*DOCUMENT EXCERPT*:
====================

Moderated Discussion Areas
ContinuousWave: Whaler Performance
|Author||Topic: Prop guards|
posted 12-28-2001 09:35 AM ET (US)
Does anyone use a prop guard? I've been seriously thinking of installing one just for the protection aspect of it. Some manufacturers of course; claim that they boost performance as well. My thoughts are however, do they actually hinder performance by closely shrouding the prop?
posted 12-28-2001 01:02 PM ET (US)
The claims about boosting performance are due to the lessened slip of having the prop in a duct. If the blades were squared off on the outer edges to a close tolerance with the shroud, then it might actually increase performance. (I've seen an OMC commercial division design of a ducted prop for rescue use, they said it hindered performance slightly, but was really geared toward the rescue boat that needs to get upto a person in the water w/o worries of open prop harming them).
Every time I see a new design in prop guards, I wonder how long it will be until the state of Florida mandates them in an effort to protect manatees. (I have manatees behind the house year round, I've considered the prop guards for them).
I also welcome comments from someone who has used one.
posted 12-28-2001 02:09 PM ET (US)
(I have manatees behind the house year round, I've considered the prop guards for them).
How are you going to get the manatees to wear a prop guard ?
posted 12-28-2001 02:18 PM ET (US)
In commercial application the Kort Nozzle is often added to the propeller of boats like tugs and tow boats to improve efficiency. These are not high-speed planing boats.
posted 12-28-2001 03:04 PM ET (US)

====================

*TASK STATEMENT*: Continue the forum thread about prop guards from the point where it stops.

Dataset entries:
====================

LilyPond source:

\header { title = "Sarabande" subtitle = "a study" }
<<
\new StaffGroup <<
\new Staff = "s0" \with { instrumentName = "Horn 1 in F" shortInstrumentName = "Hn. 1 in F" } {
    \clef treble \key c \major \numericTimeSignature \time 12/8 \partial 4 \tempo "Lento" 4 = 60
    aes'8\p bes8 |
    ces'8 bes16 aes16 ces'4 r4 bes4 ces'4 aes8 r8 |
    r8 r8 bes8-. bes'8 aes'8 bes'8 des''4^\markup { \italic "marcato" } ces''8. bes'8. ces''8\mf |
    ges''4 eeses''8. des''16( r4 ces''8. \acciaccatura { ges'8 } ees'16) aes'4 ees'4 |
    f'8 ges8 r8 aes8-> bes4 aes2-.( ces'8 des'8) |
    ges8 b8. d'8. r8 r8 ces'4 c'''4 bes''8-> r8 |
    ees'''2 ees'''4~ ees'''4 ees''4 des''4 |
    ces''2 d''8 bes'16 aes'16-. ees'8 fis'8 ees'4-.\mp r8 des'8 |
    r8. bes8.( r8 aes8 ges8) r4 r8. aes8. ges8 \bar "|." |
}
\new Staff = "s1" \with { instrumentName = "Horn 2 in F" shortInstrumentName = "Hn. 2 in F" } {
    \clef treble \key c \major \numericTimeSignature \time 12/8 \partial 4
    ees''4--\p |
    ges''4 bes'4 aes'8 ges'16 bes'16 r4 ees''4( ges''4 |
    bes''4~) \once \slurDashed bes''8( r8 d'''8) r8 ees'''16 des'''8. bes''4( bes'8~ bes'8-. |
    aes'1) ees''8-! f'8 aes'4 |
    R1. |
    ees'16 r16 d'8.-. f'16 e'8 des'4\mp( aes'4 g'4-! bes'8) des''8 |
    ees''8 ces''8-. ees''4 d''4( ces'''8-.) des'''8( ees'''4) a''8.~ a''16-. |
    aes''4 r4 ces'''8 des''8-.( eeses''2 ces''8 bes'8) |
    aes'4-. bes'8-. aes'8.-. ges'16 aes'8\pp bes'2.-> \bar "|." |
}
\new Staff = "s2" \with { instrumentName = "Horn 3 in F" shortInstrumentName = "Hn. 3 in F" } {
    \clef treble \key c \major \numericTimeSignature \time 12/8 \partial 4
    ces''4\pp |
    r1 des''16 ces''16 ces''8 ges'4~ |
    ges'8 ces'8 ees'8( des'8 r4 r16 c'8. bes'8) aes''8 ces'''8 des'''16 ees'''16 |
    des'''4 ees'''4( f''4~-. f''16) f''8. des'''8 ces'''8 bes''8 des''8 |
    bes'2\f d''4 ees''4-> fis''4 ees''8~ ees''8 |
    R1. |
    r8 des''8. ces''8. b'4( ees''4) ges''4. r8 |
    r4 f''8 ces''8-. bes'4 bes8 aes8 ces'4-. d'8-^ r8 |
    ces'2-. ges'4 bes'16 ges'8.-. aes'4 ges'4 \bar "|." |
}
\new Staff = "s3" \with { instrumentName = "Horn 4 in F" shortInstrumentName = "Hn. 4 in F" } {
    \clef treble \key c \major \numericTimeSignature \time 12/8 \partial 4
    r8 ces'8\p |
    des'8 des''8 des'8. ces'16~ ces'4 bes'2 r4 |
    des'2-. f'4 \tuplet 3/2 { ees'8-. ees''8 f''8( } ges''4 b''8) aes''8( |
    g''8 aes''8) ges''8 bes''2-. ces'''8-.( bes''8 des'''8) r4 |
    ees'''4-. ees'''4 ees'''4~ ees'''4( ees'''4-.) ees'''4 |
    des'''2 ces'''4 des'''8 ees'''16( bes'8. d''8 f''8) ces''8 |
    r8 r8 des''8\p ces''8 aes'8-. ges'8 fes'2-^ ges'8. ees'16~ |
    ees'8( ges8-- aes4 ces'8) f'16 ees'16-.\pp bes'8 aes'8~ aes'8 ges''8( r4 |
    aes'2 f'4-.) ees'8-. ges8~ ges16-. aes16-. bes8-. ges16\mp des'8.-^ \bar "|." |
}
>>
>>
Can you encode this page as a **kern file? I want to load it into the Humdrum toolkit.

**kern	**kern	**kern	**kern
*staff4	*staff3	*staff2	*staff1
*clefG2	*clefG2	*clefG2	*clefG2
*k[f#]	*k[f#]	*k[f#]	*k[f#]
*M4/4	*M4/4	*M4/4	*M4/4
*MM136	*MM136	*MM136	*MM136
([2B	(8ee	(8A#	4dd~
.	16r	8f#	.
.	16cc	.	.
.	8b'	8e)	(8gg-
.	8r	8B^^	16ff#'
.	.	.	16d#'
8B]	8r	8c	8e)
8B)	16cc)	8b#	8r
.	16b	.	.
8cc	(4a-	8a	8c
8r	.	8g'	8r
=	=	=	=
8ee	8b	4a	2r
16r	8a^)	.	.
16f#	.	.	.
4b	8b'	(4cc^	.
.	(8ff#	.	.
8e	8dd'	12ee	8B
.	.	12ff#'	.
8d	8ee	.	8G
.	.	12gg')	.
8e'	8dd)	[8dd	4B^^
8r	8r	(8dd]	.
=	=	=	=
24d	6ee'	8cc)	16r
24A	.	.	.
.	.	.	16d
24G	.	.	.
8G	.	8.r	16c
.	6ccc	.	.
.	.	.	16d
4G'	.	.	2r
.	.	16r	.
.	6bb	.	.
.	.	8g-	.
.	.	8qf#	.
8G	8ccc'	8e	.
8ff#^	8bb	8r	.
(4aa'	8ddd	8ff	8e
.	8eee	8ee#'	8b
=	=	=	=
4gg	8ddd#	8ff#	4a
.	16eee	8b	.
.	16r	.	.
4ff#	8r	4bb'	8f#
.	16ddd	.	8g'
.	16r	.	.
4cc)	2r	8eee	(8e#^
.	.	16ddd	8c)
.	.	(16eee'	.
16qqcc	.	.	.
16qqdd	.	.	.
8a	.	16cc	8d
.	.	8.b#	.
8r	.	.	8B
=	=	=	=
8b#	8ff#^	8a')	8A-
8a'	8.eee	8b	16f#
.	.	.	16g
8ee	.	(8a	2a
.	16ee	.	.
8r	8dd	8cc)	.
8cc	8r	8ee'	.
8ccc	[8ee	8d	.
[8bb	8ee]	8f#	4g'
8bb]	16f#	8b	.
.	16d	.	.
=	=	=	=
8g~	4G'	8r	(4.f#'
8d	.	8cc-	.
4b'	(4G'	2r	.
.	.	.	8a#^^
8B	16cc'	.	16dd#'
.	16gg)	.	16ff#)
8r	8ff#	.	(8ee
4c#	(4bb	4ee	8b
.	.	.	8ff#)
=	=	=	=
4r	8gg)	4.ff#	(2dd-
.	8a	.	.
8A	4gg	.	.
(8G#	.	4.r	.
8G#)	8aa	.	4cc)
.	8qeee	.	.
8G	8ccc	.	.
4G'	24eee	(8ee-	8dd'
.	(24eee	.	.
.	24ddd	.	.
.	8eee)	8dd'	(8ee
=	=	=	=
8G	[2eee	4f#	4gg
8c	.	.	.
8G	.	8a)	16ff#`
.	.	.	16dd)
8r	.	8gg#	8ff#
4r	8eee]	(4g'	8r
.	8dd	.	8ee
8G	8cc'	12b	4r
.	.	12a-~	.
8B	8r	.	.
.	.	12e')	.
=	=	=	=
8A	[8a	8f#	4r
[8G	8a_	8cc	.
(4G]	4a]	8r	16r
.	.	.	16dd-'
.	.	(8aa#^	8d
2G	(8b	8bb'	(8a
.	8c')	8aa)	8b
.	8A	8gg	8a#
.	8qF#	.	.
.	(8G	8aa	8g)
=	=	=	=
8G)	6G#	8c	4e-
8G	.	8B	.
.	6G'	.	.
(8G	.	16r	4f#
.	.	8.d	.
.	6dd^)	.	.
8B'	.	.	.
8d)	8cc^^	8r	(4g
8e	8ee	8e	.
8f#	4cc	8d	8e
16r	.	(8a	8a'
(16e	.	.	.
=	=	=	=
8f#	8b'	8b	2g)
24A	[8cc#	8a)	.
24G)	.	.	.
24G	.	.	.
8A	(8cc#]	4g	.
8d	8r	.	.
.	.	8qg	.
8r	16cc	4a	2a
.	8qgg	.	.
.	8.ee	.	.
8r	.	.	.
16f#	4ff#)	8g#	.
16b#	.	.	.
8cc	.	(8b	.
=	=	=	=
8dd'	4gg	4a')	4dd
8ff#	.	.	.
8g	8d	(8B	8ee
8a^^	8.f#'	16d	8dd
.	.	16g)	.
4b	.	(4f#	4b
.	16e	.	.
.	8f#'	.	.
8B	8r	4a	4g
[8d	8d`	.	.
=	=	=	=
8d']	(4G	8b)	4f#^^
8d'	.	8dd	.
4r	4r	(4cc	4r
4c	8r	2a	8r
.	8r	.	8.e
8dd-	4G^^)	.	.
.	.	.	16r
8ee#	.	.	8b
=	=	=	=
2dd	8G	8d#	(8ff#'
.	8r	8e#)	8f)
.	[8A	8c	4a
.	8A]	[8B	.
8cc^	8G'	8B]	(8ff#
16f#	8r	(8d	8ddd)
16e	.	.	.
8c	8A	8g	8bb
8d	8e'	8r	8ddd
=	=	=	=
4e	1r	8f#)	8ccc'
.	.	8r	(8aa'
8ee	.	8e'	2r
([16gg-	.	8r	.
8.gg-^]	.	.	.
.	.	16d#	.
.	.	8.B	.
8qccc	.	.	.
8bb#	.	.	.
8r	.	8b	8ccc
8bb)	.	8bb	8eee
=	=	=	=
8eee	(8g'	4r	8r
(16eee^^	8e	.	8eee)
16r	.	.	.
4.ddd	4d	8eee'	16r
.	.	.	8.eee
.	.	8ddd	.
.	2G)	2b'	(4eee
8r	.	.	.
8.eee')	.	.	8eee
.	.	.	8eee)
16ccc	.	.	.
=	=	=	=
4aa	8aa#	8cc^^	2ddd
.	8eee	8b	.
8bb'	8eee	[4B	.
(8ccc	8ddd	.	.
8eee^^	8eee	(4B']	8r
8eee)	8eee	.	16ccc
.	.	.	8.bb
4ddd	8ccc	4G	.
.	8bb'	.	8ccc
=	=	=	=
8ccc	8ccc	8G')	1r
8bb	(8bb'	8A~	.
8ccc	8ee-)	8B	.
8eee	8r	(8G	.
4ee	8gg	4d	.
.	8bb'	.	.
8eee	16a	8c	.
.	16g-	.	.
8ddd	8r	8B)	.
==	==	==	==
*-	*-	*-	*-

====================

*EXERCISE ANSWER*:
Even with a prop guard, I wouldn't want to
get it near someone in the water. The prop
isn't covered fore and aft. The ignition
should be off when there's someone in the
water near the stern.
If they hinder performance, it's probably
posted 12-29-2001 08:13 AM ET (US)
I have seen guards which bolt to the outboard's skeg only and will surely break skeg if impacted (sand bar, mussel bed, oysters, rocks etc) . Those which bolt to skeg and anti-cavitation plate and surround the prop may still damage or destroy lower unit if something hard is hit! Close tolerances between prop and anything can cause damage with the pick-up of even a small piece of wood... just some thoughts! Clark... Spruce Creek Navy Shallow Water Division
posted 12-29-2001 09:49 AM ET (US)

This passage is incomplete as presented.